Tuesday, August 7, 2012

Nostalgia as Condemnation

Amazing author and extraordinary speaker Laurie Halse Anderson has challenged her readers to write 15 minutes a day for the entirety of August. Not sure if I'll actually accomplish it, but I intend to try, and post the results here.

I recently attended a panel discussion on children and technology, and had the unfortunate luck to sit next to an overbearing grandmother who spent most of the talk rocking violently in her seat, bursting with the need to expound on how SHE certainly didn’t grow up with technology, nor did her children, oh no no no, and they all had a perfectly lovely childhood so why do we need to RUIN childhood for children with all this confounded technology? I spent the panel being very angry with her, though I couldn’t quite pin down why. Why did it matter to me what this woman, whose name I didn’t even know, thought and felt about technology? Why did it affect me at all?
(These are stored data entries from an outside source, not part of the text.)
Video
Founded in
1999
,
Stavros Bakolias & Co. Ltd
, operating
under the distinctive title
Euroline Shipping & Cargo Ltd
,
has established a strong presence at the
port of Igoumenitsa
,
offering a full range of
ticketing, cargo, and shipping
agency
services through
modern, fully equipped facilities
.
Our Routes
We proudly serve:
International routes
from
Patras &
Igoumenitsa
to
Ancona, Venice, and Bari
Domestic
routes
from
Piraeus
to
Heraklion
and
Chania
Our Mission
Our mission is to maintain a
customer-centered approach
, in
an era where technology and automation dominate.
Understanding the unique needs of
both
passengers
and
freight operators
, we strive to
This same feeling has plagued me during any conversation where reminiscing turns into condemning the present. I’m not talking about the “Oh, remember how we used to slide down the stairs in a sleeping bag?” or “I loved that one show, Dungeons and Dragons!” conversations, but rather the “Pfft, you’re too young to remember the good old days” and “Man, cartoons today suck! They were way better when I was a kid!” conversations. (FYI: no, they weren’t better. We loved them because we were 5. Watch them now. They’re weird as hell.)

But why do these conversations make me grumpy? What is it about people talking about the past as a perfect time that drives me crazy and prompts me to defend the present like it’s my homeland or something? This is a question I’ve been grappling with for awhile now, and I think I’ve finally figured it out.  

The attitude of Then vs Now is so troubling because it assumes that everyone’s childhood is not only the same, but also wonderfully idyllic. It implies that by not doing it as people did Back Then, that my generation is Doing It All Wrong (tm Chow.com). It assumes that anything that deviates from their version of childhood isn’t valid. That anything other is also less than. And I find that disturbing for many reasons, but mostly because it narrows down what childhood can mean, and what it can encompass.  

Nostalgia as condemnation does not add to the conversation, and almost immediately negates any valid points the speaker might have. Not all things were better in that rosy past and they certainly weren’t better for everyone. Not all children grew up in a safe upper middle class suburb, and to act as though they did is to dismiss an entire population who might very well have benefited from those reviled changes. As John Green likes to say “The truth resists simplicity.” In fact, I’d argue that a fair amount of people in that past might wish they were living now, happily taking the annoying texting and bad-mannered cell phone use to also get the medical and household advances. Washing machines for everyone!